Ghana: COCOBOD to Sell $556M of debt to Pay Liabilities

COCOBOD

January 31, 2018//-Ghana’s cocoa regulator, COCOBOD, will sell as much as GHc2.5 billion ($556 million) of debt to pay for liabilities and operational costs while pledging to end subsidies for farmers, according to a deputy finance minister.

The debt sale will follow after Ghana Cocoa Board opted to prop up farmer pay with GHc984 million in the current season, incurred losses of at least GHc110 million during the previous crop and had to deal with legacy debts from an administration that was replaced last year.

The pledge to end subsidies signal a policy shift after the world’s second-biggest cocoa grower ruled out changing producer payments since setting the minimum price at GHc7,600 per ton in October 2016.

Over the same period, futures contracts in London slumped by more than a third on forecasts of a second consecutive bumper crop in Ghana and neighboring Ivory Coast, the world’s largest cocoa producers.

Ghana’s cocoa board will sell the debt through bills and longer dated local-currency bonds to meet its obligations for the season through September, Deputy Finance Minister Charles Adu Boahen said Tuesday in an interview in the capital, Accra.

The regulator will pay farmers the equivalent of 70 percent of the freight-on-board price for cocoa from the beginning of the new season in October and will begin a campaign to explain to producers why payments need to correspond with international trends, he said.

Viable entity

“We believe that from next season, when there is no subsidy, the board will make sufficient revenue to pay off its debts,” said Boahen, who also serves as chairman of the regulator’s finance committee. “The cocoa board is a very viable commercial entity.”
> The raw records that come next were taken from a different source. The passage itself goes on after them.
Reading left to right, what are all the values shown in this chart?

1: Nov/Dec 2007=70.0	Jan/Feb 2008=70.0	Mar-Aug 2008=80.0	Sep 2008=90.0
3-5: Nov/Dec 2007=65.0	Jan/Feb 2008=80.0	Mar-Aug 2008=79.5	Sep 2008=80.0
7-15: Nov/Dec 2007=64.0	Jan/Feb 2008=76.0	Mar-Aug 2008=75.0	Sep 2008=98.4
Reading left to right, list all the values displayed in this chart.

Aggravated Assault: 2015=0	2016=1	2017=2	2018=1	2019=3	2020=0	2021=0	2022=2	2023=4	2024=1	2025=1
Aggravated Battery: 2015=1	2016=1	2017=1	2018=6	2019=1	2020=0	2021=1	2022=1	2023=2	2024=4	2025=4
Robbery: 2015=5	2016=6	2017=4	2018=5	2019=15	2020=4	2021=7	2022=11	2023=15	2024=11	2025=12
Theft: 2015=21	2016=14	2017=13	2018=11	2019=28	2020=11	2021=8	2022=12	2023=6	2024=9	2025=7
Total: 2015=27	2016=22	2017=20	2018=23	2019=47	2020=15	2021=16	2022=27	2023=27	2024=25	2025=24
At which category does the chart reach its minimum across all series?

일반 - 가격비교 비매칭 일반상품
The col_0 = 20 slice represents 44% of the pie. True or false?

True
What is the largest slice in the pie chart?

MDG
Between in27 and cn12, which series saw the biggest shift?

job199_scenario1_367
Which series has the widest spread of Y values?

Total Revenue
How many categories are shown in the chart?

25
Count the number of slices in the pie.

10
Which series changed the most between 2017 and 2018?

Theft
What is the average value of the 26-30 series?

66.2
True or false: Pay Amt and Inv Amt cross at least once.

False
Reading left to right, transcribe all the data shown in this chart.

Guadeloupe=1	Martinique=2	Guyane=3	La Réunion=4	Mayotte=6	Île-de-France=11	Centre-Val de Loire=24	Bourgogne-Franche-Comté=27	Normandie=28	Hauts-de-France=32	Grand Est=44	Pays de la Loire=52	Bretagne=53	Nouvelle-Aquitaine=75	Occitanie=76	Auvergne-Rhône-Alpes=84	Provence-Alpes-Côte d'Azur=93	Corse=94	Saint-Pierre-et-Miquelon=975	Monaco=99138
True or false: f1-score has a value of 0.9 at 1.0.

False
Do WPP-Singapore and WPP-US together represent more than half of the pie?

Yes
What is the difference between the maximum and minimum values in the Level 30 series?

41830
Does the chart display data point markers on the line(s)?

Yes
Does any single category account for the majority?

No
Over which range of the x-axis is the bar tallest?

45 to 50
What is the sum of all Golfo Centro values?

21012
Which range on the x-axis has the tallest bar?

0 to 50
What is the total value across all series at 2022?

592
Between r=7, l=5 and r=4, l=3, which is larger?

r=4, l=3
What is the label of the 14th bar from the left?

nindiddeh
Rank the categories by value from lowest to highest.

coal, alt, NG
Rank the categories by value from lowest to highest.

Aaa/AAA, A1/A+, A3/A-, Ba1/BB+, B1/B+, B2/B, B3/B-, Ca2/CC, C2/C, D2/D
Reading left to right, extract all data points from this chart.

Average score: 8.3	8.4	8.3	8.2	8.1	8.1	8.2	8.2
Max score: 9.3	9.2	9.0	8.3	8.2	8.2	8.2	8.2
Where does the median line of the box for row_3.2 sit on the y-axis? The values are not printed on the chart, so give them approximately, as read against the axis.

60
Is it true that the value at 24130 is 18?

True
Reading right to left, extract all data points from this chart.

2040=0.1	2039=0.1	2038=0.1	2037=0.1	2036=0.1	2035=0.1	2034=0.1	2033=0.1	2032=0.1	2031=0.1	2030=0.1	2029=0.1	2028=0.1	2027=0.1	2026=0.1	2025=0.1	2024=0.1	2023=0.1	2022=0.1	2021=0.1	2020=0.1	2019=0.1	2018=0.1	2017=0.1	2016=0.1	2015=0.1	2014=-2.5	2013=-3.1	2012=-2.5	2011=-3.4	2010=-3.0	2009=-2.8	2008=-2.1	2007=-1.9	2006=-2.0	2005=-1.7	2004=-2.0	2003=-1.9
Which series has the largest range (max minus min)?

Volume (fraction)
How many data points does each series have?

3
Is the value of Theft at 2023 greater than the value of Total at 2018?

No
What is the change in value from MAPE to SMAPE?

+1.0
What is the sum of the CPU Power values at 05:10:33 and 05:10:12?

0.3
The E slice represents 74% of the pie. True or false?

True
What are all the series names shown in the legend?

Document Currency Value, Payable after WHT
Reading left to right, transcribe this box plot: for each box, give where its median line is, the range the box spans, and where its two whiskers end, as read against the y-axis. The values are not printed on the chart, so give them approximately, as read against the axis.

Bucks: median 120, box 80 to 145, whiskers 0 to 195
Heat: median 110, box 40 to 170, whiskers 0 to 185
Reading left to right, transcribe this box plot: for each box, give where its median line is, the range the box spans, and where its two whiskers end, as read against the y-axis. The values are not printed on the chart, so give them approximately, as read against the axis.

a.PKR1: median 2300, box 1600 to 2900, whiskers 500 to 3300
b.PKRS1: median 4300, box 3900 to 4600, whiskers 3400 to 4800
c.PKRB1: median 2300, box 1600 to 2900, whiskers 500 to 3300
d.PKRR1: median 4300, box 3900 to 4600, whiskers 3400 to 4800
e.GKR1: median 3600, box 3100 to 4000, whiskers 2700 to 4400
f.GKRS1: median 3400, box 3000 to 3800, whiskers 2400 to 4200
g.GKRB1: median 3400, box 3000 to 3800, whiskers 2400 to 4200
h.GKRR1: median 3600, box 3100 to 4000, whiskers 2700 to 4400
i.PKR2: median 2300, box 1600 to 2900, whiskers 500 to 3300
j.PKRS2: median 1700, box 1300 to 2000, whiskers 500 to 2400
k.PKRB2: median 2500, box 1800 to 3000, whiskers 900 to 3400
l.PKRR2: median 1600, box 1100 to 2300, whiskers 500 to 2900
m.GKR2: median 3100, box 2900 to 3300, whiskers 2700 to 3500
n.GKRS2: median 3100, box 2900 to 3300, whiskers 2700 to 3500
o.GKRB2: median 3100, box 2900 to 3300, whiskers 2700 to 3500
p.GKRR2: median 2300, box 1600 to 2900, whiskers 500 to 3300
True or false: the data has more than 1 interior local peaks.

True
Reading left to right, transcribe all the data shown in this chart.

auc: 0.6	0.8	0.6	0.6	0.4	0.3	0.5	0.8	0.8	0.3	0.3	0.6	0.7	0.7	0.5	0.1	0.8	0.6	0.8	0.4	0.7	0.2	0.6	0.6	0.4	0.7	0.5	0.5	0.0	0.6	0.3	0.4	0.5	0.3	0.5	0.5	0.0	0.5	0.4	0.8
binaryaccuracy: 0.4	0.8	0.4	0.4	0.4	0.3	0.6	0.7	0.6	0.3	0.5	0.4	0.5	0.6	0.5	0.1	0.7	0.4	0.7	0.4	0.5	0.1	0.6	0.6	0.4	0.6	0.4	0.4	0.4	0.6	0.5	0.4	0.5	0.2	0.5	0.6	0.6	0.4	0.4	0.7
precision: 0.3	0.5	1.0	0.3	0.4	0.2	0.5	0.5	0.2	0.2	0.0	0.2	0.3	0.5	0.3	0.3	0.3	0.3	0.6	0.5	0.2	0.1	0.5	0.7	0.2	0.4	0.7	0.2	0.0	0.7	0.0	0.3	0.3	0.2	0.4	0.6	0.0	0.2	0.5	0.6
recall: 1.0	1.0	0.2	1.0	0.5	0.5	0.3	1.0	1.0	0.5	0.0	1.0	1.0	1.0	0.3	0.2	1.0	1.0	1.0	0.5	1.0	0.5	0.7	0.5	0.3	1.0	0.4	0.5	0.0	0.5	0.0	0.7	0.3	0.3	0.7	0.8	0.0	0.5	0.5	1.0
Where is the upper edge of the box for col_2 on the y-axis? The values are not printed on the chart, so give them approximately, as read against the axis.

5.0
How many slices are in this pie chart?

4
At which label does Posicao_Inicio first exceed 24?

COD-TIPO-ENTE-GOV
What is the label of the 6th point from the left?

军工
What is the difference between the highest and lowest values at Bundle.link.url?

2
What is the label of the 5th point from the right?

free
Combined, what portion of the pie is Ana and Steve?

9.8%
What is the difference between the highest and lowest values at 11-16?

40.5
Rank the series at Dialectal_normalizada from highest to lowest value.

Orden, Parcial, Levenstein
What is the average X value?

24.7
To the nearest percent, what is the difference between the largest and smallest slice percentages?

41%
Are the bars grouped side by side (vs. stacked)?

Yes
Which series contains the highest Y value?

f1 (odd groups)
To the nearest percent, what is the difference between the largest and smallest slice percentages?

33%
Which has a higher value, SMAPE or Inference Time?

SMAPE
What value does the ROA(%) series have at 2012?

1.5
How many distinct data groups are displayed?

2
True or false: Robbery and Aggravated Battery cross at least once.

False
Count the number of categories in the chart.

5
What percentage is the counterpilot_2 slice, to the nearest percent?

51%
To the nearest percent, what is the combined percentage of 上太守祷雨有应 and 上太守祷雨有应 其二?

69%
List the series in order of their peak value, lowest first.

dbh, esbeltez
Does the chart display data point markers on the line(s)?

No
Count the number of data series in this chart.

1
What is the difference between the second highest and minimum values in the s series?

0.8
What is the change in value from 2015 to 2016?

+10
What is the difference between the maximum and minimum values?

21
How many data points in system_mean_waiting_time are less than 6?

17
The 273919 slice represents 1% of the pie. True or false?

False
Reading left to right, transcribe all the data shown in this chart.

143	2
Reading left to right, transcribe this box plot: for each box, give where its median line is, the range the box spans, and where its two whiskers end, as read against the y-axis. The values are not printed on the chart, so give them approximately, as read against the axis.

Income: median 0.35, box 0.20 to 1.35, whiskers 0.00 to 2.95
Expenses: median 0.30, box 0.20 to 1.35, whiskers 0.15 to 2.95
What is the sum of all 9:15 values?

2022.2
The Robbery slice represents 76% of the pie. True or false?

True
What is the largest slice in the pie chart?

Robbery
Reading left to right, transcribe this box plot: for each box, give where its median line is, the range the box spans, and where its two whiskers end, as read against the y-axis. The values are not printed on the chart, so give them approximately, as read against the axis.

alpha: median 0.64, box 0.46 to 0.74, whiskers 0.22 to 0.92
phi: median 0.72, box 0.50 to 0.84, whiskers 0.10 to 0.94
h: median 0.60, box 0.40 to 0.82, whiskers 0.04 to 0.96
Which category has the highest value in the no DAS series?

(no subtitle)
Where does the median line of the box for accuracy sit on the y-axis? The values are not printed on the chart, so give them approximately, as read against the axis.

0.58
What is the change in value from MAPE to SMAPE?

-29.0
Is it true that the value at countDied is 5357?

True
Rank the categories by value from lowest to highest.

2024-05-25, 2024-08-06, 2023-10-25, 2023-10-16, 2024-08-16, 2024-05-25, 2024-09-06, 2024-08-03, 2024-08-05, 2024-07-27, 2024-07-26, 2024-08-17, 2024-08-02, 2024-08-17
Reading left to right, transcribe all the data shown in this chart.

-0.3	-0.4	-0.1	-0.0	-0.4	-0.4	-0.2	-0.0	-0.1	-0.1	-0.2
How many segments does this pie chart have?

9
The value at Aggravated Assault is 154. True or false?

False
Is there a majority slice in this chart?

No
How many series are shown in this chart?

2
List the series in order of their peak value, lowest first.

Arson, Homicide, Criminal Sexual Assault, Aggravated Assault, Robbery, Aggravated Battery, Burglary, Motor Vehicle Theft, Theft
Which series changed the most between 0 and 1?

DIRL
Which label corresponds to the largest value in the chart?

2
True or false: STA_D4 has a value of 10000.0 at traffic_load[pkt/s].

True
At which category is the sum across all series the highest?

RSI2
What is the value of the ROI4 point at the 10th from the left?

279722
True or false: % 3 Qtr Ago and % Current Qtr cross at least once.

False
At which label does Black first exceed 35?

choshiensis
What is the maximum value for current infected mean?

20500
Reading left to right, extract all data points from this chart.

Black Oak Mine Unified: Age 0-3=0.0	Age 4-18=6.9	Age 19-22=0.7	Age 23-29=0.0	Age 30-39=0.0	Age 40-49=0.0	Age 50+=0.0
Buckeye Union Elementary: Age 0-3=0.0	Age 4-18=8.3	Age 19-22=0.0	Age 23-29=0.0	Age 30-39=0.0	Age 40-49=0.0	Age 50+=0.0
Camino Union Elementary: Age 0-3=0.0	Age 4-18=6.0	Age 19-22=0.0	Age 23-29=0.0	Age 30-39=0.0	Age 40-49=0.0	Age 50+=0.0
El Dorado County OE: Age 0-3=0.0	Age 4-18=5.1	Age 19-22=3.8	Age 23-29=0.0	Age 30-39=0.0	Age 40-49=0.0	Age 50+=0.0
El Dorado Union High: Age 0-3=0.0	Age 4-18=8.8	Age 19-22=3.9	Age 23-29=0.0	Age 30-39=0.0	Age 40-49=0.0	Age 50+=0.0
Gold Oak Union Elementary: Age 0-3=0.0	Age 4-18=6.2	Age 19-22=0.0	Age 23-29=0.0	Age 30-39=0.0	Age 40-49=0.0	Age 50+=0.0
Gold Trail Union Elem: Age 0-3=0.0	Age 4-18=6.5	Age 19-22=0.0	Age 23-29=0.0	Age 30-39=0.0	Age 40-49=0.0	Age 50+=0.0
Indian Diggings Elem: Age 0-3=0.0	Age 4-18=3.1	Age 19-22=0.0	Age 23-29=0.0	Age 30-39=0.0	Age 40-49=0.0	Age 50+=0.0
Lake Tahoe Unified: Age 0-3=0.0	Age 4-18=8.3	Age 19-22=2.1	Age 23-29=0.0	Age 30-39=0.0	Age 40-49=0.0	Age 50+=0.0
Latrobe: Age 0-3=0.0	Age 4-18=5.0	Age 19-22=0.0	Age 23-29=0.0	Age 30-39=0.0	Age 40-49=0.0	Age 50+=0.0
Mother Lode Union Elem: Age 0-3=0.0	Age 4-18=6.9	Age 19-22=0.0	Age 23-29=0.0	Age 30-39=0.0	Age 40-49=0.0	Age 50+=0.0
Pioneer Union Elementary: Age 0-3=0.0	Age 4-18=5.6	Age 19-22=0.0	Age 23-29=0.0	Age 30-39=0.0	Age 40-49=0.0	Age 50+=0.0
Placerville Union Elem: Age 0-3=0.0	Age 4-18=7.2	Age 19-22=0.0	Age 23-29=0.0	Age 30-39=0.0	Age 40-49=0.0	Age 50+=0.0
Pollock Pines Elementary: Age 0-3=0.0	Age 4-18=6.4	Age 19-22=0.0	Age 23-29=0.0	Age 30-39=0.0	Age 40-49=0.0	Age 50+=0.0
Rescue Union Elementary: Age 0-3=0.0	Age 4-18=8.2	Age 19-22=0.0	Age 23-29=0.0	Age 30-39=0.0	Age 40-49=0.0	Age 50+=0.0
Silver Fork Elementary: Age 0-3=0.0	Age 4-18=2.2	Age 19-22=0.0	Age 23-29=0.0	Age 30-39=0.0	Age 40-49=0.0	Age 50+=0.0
A cocoa debt auction may take place this week as Ghana already used about $1.25 billion of a $1.3 billion syndicated loan that it obtained for farmer payments from foreign and local banks in September, Boahen said.

The regulator is targeting a harvest of 850,000 tons this season, of which about 435,000 tons were purchased by Dec. 28, according to people familiar with the matter.

Ghana regularly sells 182-day cocoa bills to shore up its finances. It sold GHc580.2 million in notes earlier this month at a yield of 20.07 percent.